The process is similar to a divorce, except that one must prove in some detail why there are grounds for annulment. Annulments are issued for marriages that never should have been. If there has been concealment, or the marriage was the result of a joke or dare, it can be annulled.
If you claim you were forced or defrauded into marriage, make sure there is no cohabitation after you file. That will terminate your action.
If you claim physical incapacity as a ground, you must bring an action within two years of your marriage.
[Michigan Compiled Laws - Section: 552.34, 551.1, 552.29–.30]
Michigan child support laws is based on and what is called the Income Shares Model. The Family Court may at any time after the filing of a petition for divorce (or any other action involving minor children) issue an order for the care, custody, and support of the minor children of the parties. Courts also have the latitude to issue child support orders, in certain circumstances, for children who are not minors.
Courts will follow state divorce laws with an order for income withholding unless good cause is shown why not to do so. Trying to calculate how much a child support payment is under the income shares format can get pretty dicey. In cases where a party is intentionally unemployed or under-employed, the courts will impute (calculate what that person is capable of earning), and assign that amount without regard to that person's lowered income. See this site's link to the Michigan child support laws that are the basis for calculating child support.
Once your child has reached the age of 19, the child support obligations end, unless a successful petition has extended the time frame.
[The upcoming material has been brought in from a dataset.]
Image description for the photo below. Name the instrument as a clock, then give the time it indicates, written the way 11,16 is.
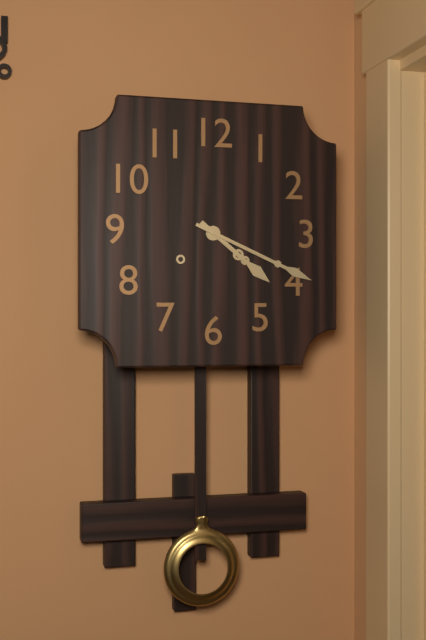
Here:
4,19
Health Care Coverage for Minor Children
If a Michigan child support order is entered, the court will require that one or both parents obtain or maintain health care coverage that is available to them at a reasonable cost, as a benefit of employment, for the benefit of the minor children of the parties and, subject to section 5b, for the benefit of the parties' children who are not minor children. If a parent is self-employed and maintains health care coverage, the court will require the parent to obtain or maintain dependent coverage for the benefit of the minor children of the parties and, subject to section 5b, for the benefit of the parties' children who are not minor children, if available at a reasonable cost.
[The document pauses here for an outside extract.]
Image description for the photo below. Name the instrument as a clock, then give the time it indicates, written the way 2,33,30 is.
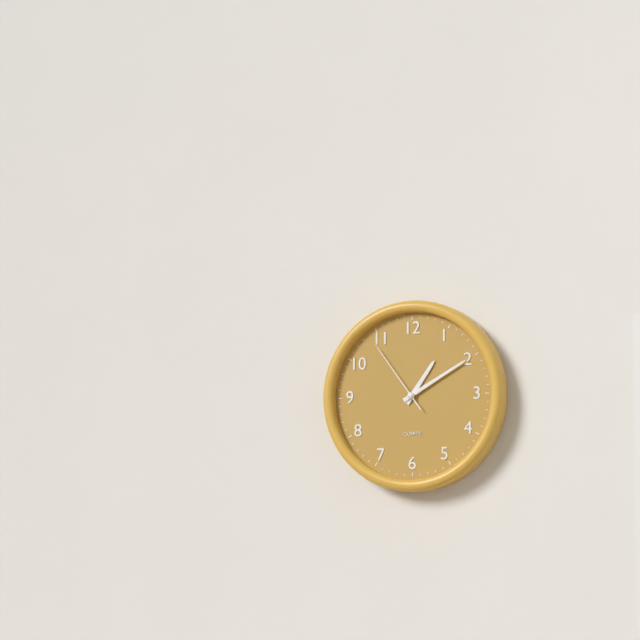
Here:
1,10,54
[Michigan Compiled Laws - Section: 552.15. 552.16, 552.452]
In the State of Michigan there isn't a process that is specifically called a legal separation where you file papers and you are immediately legally separated. There is a Michigan Separate Maintenance action however, which is what most people think of when they mean a legal separation in MI. The process is the same as for a divorce, and all issues except marital status get settled. Those that complete the separate maintenance action typically do so for religious or health care insurance coverage reasons.
If a marriage separation (sometimes referred to as a marital separation or separate maintenance action) has been decreed, the court may make such further orders for the support and maintenance of either spouse and for the support, maintenance, and education of minor children, by either spouse, or out of the property of either spouse, as the court deemed appropriate.
In the course of a separation or divorce, the parties have an opportunity to reach a divorce settlement with respect to marital assets and debts. If there is no agreement between the parties, the courts will impose a settlement.
Michigan has interesting language in its provision for dividing marital assets, and seems to go beyond the standard "fair and equitable" verbiage found in other states. The statement seems to encourage courts to strengthen the position of stay-at-home parents who jointly decided with the spouse that their stay-at-home status was an equal contribution to all assets accumulated.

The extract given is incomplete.